フィジカルばかりが注目される鈴木武蔵だが…
ネパールを4-0で破り、グループ2位でアジア大会の決勝トーナメント進出を決めたU-21日本代表。難敵ではない相手に完勝したことを手放しで高評価するわけにはいかないが、イラク戦からしっかり切り替え、引いて守る相手に対して多彩な攻撃を見せたことは今後につながるだろう。
手倉森誠監督も「(2点目、3点目のような)コンビネーションをうまく出して得点できたのは大きい」と目を細めた。そうした攻撃を前線から引っ張るのが鈴木武蔵(アルビレックス新潟)だ。
鈴木と言えばジャマイカ人の父を持つハーフで、185cmの長身と50m走5秒9という俊足といった身体的な特徴がクローズアップされるが、実は豊富なイマジネーションを備え、コンビネーションの意識も高い選手だ。今大会でも「もっと味方との連携を意識して、得点を奪えるようにしていきたい」と語る。
後半9分に生まれたチームの2点目は矢島慎也のフリックパスから2列目の中島翔哉が抜け出して流し込んだ形だが、その間で鈴木が左手前に走りながらDFチャナドを引きつけ、中央のスペースを空けたことがポイントになった。
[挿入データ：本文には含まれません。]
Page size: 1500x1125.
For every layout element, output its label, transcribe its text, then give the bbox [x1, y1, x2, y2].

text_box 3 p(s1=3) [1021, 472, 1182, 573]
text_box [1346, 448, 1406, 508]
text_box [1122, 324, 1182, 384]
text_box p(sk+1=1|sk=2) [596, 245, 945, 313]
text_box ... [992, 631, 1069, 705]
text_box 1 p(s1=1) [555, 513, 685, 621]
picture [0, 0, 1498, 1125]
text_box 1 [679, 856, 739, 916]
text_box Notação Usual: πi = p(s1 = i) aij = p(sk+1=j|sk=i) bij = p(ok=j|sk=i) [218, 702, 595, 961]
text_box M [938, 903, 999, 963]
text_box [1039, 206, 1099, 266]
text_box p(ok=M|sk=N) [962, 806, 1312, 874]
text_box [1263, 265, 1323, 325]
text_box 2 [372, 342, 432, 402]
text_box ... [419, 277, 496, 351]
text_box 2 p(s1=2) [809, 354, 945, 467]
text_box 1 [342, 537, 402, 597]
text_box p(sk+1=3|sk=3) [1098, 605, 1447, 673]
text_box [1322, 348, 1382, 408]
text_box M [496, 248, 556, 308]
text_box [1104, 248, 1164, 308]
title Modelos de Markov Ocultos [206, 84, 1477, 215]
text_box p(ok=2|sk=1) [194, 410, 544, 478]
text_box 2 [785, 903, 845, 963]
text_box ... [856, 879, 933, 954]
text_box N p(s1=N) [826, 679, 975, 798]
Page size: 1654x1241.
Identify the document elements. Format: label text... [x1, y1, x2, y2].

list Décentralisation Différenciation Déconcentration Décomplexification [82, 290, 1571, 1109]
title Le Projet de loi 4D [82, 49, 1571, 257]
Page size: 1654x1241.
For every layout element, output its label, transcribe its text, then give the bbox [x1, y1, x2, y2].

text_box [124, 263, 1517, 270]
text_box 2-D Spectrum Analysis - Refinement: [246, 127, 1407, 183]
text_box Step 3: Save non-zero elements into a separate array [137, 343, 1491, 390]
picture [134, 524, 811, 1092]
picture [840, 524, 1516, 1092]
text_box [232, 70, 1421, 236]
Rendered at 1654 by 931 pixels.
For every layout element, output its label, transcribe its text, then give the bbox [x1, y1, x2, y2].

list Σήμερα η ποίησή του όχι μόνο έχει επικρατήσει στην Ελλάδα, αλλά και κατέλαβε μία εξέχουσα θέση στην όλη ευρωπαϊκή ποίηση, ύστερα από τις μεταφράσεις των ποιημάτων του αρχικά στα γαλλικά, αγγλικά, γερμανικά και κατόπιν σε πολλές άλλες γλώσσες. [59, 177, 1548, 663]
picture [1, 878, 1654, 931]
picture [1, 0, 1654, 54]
「翔哉が走っているのは分かったし、声も聞こえた」と振り返る鈴木は「なるべく慎也と(野津田)岳人のフリックに反応しようとして、そのあとに翔哉やもう1回岳人や慎也を使うプレーを意識していた」と語る。中島の得点を演出した場面も、そうした意識の延長線上にあったのだ。
逆に後半17分の自らのゴールは味方のスルーを活かしたものだ。左の秋野央樹を起点に、中島の縦パスを受けた矢島が手前に戻りながら右足でダイアゴナルの高速パスを出すと、バイタルで野津田がスルーした先で鈴木がDFラインの間に侵入し、右足のファーストタッチで裏に抜け出た。